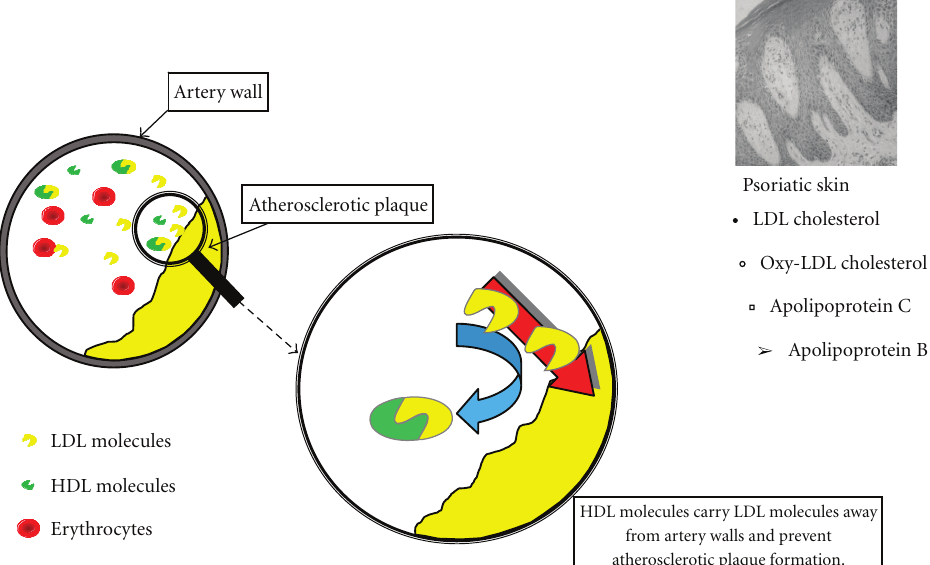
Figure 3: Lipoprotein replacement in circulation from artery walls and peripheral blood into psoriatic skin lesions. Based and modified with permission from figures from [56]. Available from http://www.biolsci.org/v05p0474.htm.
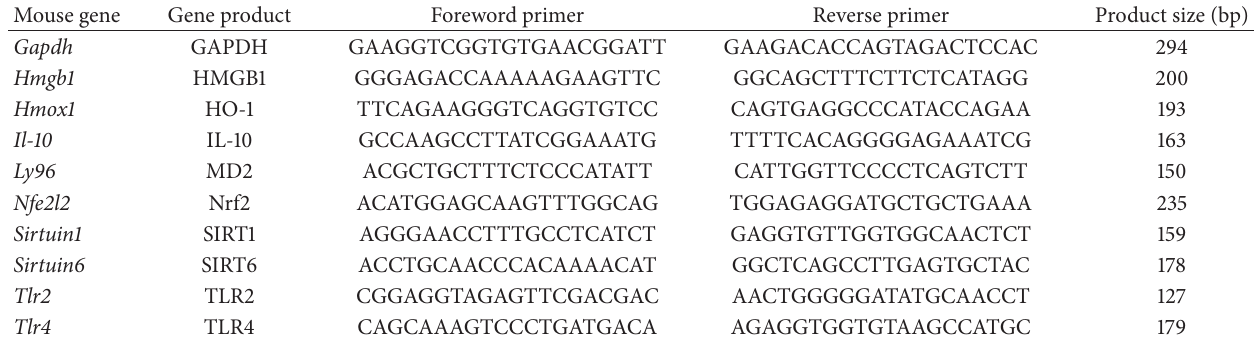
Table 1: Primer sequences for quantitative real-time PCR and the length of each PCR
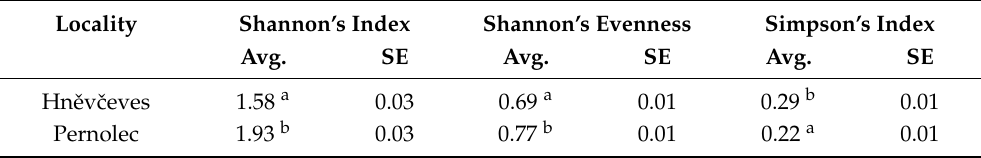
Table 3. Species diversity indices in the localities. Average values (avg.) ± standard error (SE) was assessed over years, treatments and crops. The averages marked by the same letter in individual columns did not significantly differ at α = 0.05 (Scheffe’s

==

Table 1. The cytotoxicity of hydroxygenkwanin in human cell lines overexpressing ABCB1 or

→ **Your goal**:
Copy out the lines above from the line containing "Figure 3: Lipoprotein" through the line containing "Table 3. Species", exactly, and keep the pictures out.

→ **Finished task**:
Figure 3: Lipoprotein replacement in circulation from artery walls and peripheral blood into psoriatic skin lesions. Based and modified with permission from figures from [56]. Available from http://www.biolsci.org/v05p0474.htm.
Table 1: Primer sequences for quantitative real-time PCR and the length of each PCR
Table 3. Species diversity indices in the localities. Average values (avg.) ± standard error (SE) was assessed over years, treatments and crops. The averages marked by the same letter in individual columns did not significantly differ at α = 0.05 (Scheffe’s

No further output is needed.